### Problem to solve
Reproduce the records below word for word, from the line containing "After each image, state" through the line containing "0.047157, 0.527232, 0.364626]]", and leave the pictures out of your answer.

Top of Data for processing

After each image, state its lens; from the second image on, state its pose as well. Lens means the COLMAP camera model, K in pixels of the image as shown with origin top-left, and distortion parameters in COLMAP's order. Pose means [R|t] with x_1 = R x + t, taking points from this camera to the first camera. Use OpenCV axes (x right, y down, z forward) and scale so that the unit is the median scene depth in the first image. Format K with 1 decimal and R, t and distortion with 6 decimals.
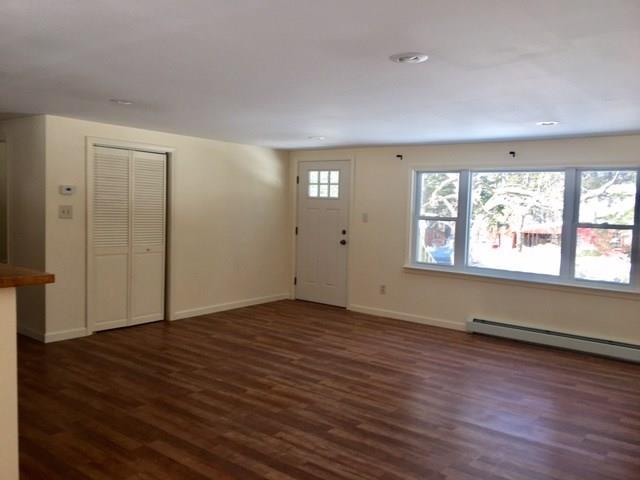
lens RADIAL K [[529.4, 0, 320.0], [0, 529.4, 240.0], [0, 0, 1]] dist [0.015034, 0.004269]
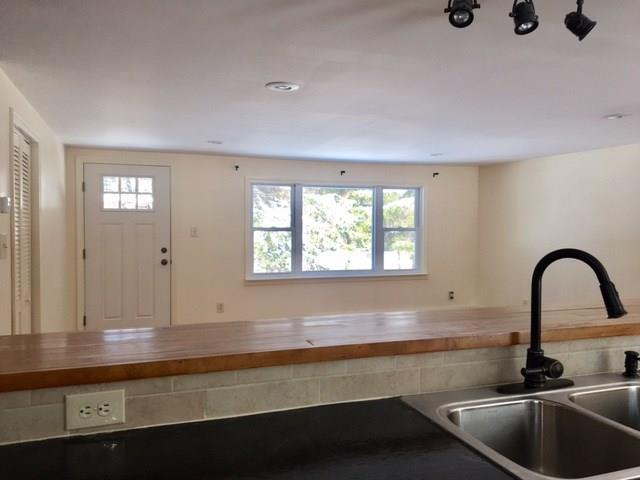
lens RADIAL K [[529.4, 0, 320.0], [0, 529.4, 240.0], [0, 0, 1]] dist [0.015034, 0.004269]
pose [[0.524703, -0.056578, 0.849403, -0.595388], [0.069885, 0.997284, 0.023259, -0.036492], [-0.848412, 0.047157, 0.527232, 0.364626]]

Bottom of Data for processing
Top of Data for processing

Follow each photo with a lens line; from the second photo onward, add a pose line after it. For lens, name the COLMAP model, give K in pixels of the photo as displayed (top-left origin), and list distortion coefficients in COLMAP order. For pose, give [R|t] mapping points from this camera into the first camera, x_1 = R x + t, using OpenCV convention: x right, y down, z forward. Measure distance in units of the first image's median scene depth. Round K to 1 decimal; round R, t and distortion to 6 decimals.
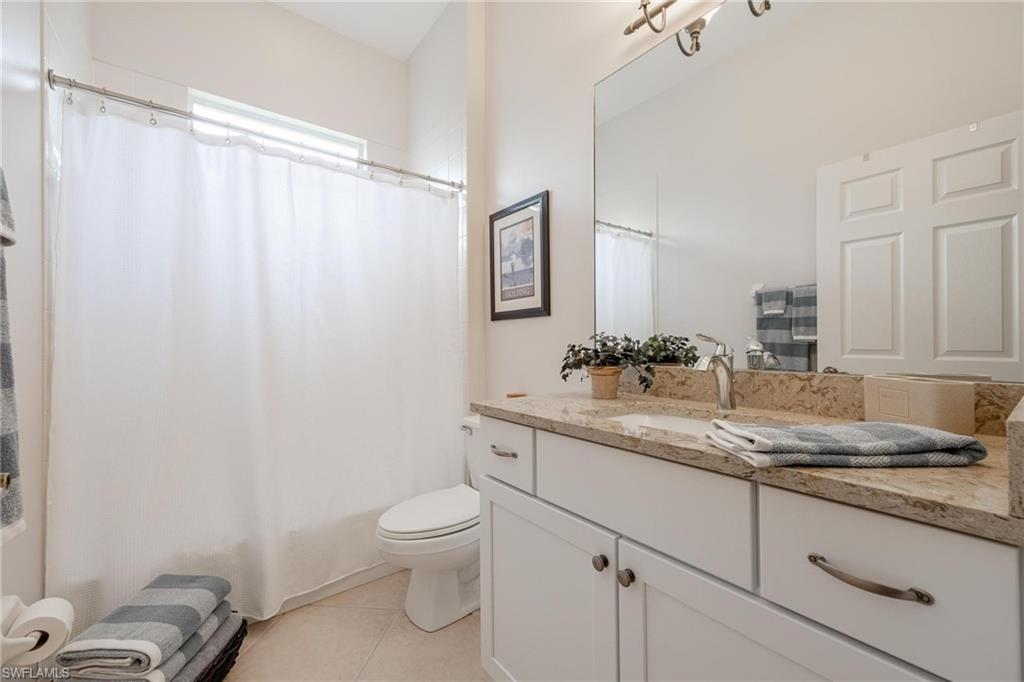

Bottom of Data for processing

### Expected output
After each image, state its lens; from the second image on, state its pose as well. Lens means the COLMAP camera model, K in pixels of the image as shown with origin top-left, and distortion parameters in COLMAP's order. Pose means [R|t] with x_1 = R x + t, taking points from this camera to the first camera. Use OpenCV axes (x right, y down, z forward) and scale so that the unit is the median scene depth in the first image. Format K with 1 decimal and R, t and distortion with 6 decimals.
lens RADIAL K [[529.4, 0, 320.0], [0, 529.4, 240.0], [0, 0, 1]] dist [0.015034, 0.004269]
lens RADIAL K [[529.4, 0, 320.0], [0, 529.4, 240.0], [0, 0, 1]] dist [0.015034, 0.004269]
pose [[0.524703, -0.056578, 0.849403, -0.595388], [0.069885, 0.997284, 0.023259, -0.036492], [-0.848412, 0.047157, 0.527232, 0.364626]]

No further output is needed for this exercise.